I don’t want to spoil it before you watch the video, but here’s a clue: There is a lot of furry cuteness in this video 🙂
Check out a transcript of this video below:
You have an investment property, but to make that investment pay, you need tenants, responsible tenants who will treat your property as their home. What’s more you want tenants who will want to stay beyond the initial lease, saving you the hassles of tenant turnover. You also want tenants who are willing to pay higher rents to increase your cash flow.
And overall, R O I. Today I want to talk about one way to attract these tenants and set yourself apart from other landlords that may just surprise you. Consider being pet friendly. While the exact numbers vary from survey to survey, 49 to 68% of American households own pets. This includes all animals, not just cats and dogs.
The Canadian Animal Health Institute’s 2020 report put ownership of cats and dogs at 58% of households. By discriminating against pet owners, you could be alienating over half of your potential customer base. Tenants with pets often have fewer rental options, so they’re willing to pay more and are more likely to stay in your unit longer for the sake of their pets.

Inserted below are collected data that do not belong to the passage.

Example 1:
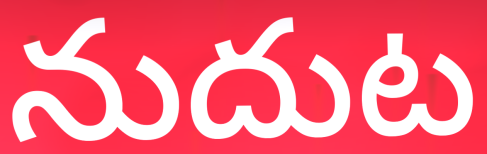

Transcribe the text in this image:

నుదుట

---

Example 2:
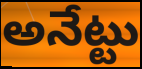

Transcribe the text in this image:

అనేట్టు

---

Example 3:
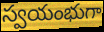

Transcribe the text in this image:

స్వయంభుగా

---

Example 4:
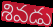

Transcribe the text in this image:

శివడు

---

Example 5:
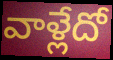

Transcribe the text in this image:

వాళ్లేదో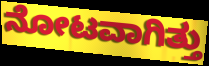
ನೋಟವಾಗಿತ್ತುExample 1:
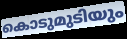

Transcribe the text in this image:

കൊടുമുടിയും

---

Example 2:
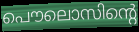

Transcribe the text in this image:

പൌലൊസിന്റെ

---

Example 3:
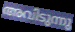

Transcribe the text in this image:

അവിടുന്നു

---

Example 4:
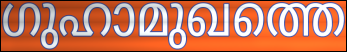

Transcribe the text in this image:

ഗുഹാമുഖത്തെ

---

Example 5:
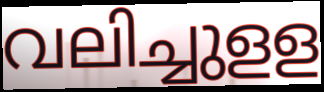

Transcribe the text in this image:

വലിച്ചുളള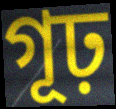
গূঢ়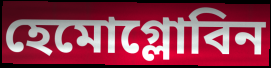
হেমোগ্লোবিন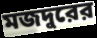
মজদুরের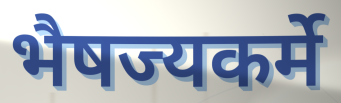
भैषज्यकर्मे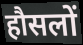
हौसलोंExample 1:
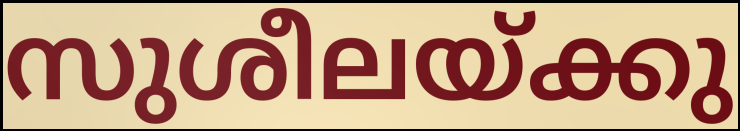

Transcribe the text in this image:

സുശീലയ്ക്കു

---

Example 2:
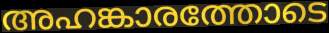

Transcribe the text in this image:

അഹങ്കാരത്തോടെ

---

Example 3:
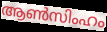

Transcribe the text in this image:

ആൺസിംഹം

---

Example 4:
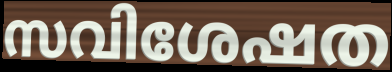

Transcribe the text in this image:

സവിശേഷത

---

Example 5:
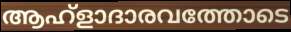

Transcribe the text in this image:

ആഹ്ളാദാരവത്തോടെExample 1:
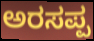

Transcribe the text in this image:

ಅರಸಪ್ಪ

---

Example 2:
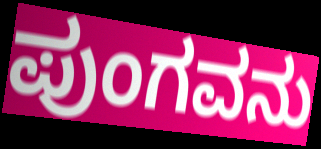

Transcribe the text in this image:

ಪುಂಗವನು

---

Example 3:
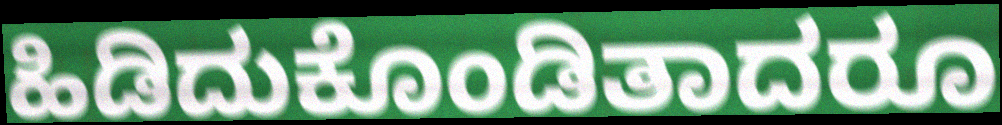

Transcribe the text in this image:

ಹಿಡಿದುಕೊಂಡಿತಾದರೂ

Most pet owners think of their pets as a member of the family, and they want the very best for them. This is an opportunity for you to add value. Now, depending on the province or state you are in, you may not be able to prohibit pets based on regulations, so you’ll have to accept them anyway. If a tenant has a service animal or emotional support animal, then typically landlords must allow that animal on the property so long as it’s a reasonable accommodation.
But if you can ban pets from your units, you may be tempted to fearing the property damage, bad odors, and complaints from neighbors, especially if those neighbors are also your tenants. Like any damage caused by tenants, there are regulations and landlord tenant laws to help mitigate the risk. Some states and or provinces allow damage deposits.

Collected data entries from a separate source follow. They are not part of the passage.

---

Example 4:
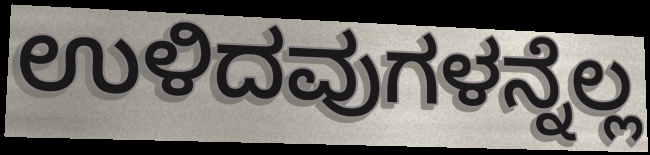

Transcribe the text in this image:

ಉಳಿದವುಗಳನ್ನೆಲ್ಲ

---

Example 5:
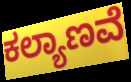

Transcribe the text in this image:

ಕಲ್ಯಾಣವೆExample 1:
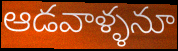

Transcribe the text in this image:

ఆడవాళ్ళనూ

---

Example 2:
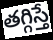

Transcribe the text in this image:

తగ్గిస్తే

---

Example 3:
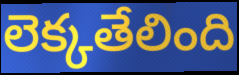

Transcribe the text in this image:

లెక్కతేలింది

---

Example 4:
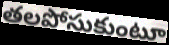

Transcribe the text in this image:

తలపోసుకుంటూ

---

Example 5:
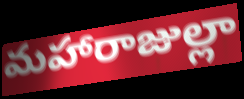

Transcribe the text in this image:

మహారాజుల్లాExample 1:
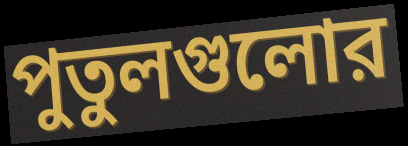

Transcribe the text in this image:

পুতুলগুলোর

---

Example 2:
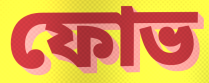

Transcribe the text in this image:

ফোভ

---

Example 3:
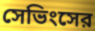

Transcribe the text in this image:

সেভিংসের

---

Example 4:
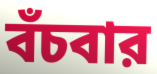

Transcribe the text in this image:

বঁচবার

Many have processes for claiming pet damages. Some allow pet deposits or pet rent fees if you have a condo, regulations may be in place to limit or prohibit pets. When renovating and preparing your property for rent, choose finishes that are durable and pet or child-friendly. Beyond that, this is a matter of tenant screening and tenant management, and it’s best to think of the pet like you would another person living in the rental property.
In fact, some Keyspire members have charged additional rent for the pet to stay in their unit like they would a roommate or long-term guest. Check your local regulations to see if this is allowed where you are. When screening potential tenants with pets meet the pets beforehand, preferably at their existing home.
This will give you a reasonable idea of how you can expect the animal to behave in your property. Ask references about the pet and ask your prospective tenant the following questions when you’re screening them. How many pets do you own? What is the pet’s breed and size? How old is the pet? How long have you owned the pet?
Have you ever been in a situation where your animal has acted out of aggression towards anyone or any other animal? Are you solely responsible for the pet? Is the pet trained? Is the pet updated on their vaccines? Does the pet get along with other people, other animals and children? Consider your property’s tenant profile and how the tenants will interact.
Be transparent if other units have pets, and consider if this type of pet is a good fit for your unit. For example, large dogs may be uncomfortable and restless in attic units, and if there isn’t sound separation between your units, your lower tenants will also get to enjoy hearing them through the ceiling all the time.
If you choose to rent to this tenant and their pets, consider the following. When signing the lease and handing over the keys, do a tenant walkthrough video with the tenant to document the condition of the property along with a written inspection form. When the tenant moves in. Clearly set expectations with the tenant beforehand.
Sometimes you can add an addendum to the leases that outlines pet rules and have a tenant sign. Consider the pet when preparing your welcome package. Include numbers for local emergency veterinary clinics or pet care services. With the usual contact numbers you would give. Perhaps a neighborhood map including nearby parks would be helpful.
Include a treat for the pet with your tenant welcome gift. Remember, adding value to the pet means adding value to the human tenants too. Once the family is moved in, conduct regular property inspections to ensure the property condition is maintained. You should be doing this, even if pets are not a factor.
If there are any problems, deal with them immediately. Waiting can often make things worse. As a landlord, you provide a safe and comfortable home to live in, and pets need homes too by following many of the same processes you would with any other kind of tenant. Renting to pet owners can be an excellent way to take checks to the bank.